* _REQUIREMENT_: Rewrite the records below with every "bounding box" replaced by "enclosing rectangle", leaving everything else as it is.

* _RECORDS FOR THE TASK_:
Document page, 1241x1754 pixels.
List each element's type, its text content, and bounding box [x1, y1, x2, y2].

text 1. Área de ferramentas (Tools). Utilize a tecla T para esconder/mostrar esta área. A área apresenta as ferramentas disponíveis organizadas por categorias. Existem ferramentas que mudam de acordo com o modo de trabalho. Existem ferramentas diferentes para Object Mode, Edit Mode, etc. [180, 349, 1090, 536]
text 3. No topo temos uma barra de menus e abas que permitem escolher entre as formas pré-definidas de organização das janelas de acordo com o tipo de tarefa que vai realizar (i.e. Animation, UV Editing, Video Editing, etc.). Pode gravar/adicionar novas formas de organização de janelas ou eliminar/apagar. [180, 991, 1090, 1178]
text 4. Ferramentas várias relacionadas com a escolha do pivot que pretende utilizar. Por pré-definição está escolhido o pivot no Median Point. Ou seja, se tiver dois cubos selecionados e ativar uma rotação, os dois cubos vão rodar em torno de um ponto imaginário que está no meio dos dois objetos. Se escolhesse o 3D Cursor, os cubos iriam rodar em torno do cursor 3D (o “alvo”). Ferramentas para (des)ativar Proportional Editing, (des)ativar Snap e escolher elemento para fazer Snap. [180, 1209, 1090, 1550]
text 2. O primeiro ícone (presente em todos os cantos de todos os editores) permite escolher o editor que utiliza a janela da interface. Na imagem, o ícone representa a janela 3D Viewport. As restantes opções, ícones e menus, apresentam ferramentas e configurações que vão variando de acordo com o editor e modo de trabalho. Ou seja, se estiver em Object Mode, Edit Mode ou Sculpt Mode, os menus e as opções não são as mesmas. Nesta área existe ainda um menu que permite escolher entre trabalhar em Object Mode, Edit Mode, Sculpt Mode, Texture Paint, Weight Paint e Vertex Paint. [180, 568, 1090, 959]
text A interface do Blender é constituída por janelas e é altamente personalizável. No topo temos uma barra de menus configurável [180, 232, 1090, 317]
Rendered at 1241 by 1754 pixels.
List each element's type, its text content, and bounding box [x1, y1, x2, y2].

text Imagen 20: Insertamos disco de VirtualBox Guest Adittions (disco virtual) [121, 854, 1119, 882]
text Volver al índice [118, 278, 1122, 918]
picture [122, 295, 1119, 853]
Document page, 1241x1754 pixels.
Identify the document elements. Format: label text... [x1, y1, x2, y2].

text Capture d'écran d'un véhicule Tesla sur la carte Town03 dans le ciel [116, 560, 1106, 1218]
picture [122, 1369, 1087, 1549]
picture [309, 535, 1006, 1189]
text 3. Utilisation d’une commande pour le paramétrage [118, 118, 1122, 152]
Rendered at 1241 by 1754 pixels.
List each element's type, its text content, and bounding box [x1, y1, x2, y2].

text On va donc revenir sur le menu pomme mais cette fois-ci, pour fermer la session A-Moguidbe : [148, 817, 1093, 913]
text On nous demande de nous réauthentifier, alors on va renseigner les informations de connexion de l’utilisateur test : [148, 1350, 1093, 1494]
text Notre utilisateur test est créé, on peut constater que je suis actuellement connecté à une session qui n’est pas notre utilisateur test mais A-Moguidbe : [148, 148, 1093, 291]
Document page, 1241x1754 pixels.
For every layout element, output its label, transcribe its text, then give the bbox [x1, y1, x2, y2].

* _SOLVED PROBLEM_:
Document page, 1241x1754 pixels.
List each element's type, its text content, and enclosing rectangle [x1, y1, x2, y2].

text 1. Área de ferramentas (Tools). Utilize a tecla T para esconder/mostrar esta área. A área apresenta as ferramentas disponíveis organizadas por categorias. Existem ferramentas que mudam de acordo com o modo de trabalho. Existem ferramentas diferentes para Object Mode, Edit Mode, etc. [180, 349, 1090, 536]
text 3. No topo temos uma barra de menus e abas que permitem escolher entre as formas pré-definidas de organização das janelas de acordo com o tipo de tarefa que vai realizar (i.e. Animation, UV Editing, Video Editing, etc.). Pode gravar/adicionar novas formas de organização de janelas ou eliminar/apagar. [180, 991, 1090, 1178]
text 4. Ferramentas várias relacionadas com a escolha do pivot que pretende utilizar. Por pré-definição está escolhido o pivot no Median Point. Ou seja, se tiver dois cubos selecionados e ativar uma rotação, os dois cubos vão rodar em torno de um ponto imaginário que está no meio dos dois objetos. Se escolhesse o 3D Cursor, os cubos iriam rodar em torno do cursor 3D (o “alvo”). Ferramentas para (des)ativar Proportional Editing, (des)ativar Snap e escolher elemento para fazer Snap. [180, 1209, 1090, 1550]
text 2. O primeiro ícone (presente em todos os cantos de todos os editores) permite escolher o editor que utiliza a janela da interface. Na imagem, o ícone representa a janela 3D Viewport. As restantes opções, ícones e menus, apresentam ferramentas e configurações que vão variando de acordo com o editor e modo de trabalho. Ou seja, se estiver em Object Mode, Edit Mode ou Sculpt Mode, os menus e as opções não são as mesmas. Nesta área existe ainda um menu que permite escolher entre trabalhar em Object Mode, Edit Mode, Sculpt Mode, Texture Paint, Weight Paint e Vertex Paint. [180, 568, 1090, 959]
text A interface do Blender é constituída por janelas e é altamente personalizável. No topo temos uma barra de menus configurável [180, 232, 1090, 317]
Rendered at 1241 by 1754 pixels.
List each element's type, its text content, and enclosing rectangle [x1, y1, x2, y2].

text Imagen 20: Insertamos disco de VirtualBox Guest Adittions (disco virtual) [121, 854, 1119, 882]
text Volver al índice [118, 278, 1122, 918]
picture [122, 295, 1119, 853]
Document page, 1241x1754 pixels.
Identify the document elements. Format: label text... [x1, y1, x2, y2].

text Capture d'écran d'un véhicule Tesla sur la carte Town03 dans le ciel [116, 560, 1106, 1218]
picture [122, 1369, 1087, 1549]
picture [309, 535, 1006, 1189]
text 3. Utilisation d’une commande pour le paramétrage [118, 118, 1122, 152]
Rendered at 1241 by 1754 pixels.
List each element's type, its text content, and enclosing rectangle [x1, y1, x2, y2].

text On va donc revenir sur le menu pomme mais cette fois-ci, pour fermer la session A-Moguidbe : [148, 817, 1093, 913]
text On nous demande de nous réauthentifier, alors on va renseigner les informations de connexion de l’utilisateur test : [148, 1350, 1093, 1494]
text Notre utilisateur test est créé, on peut constater que je suis actuellement connecté à une session qui n’est pas notre utilisateur test mais A-Moguidbe : [148, 148, 1093, 291]
Document page, 1241x1754 pixels.
For every layout element, output its label, transcribe its text, then give the bbox [x1, y1, x2, y2].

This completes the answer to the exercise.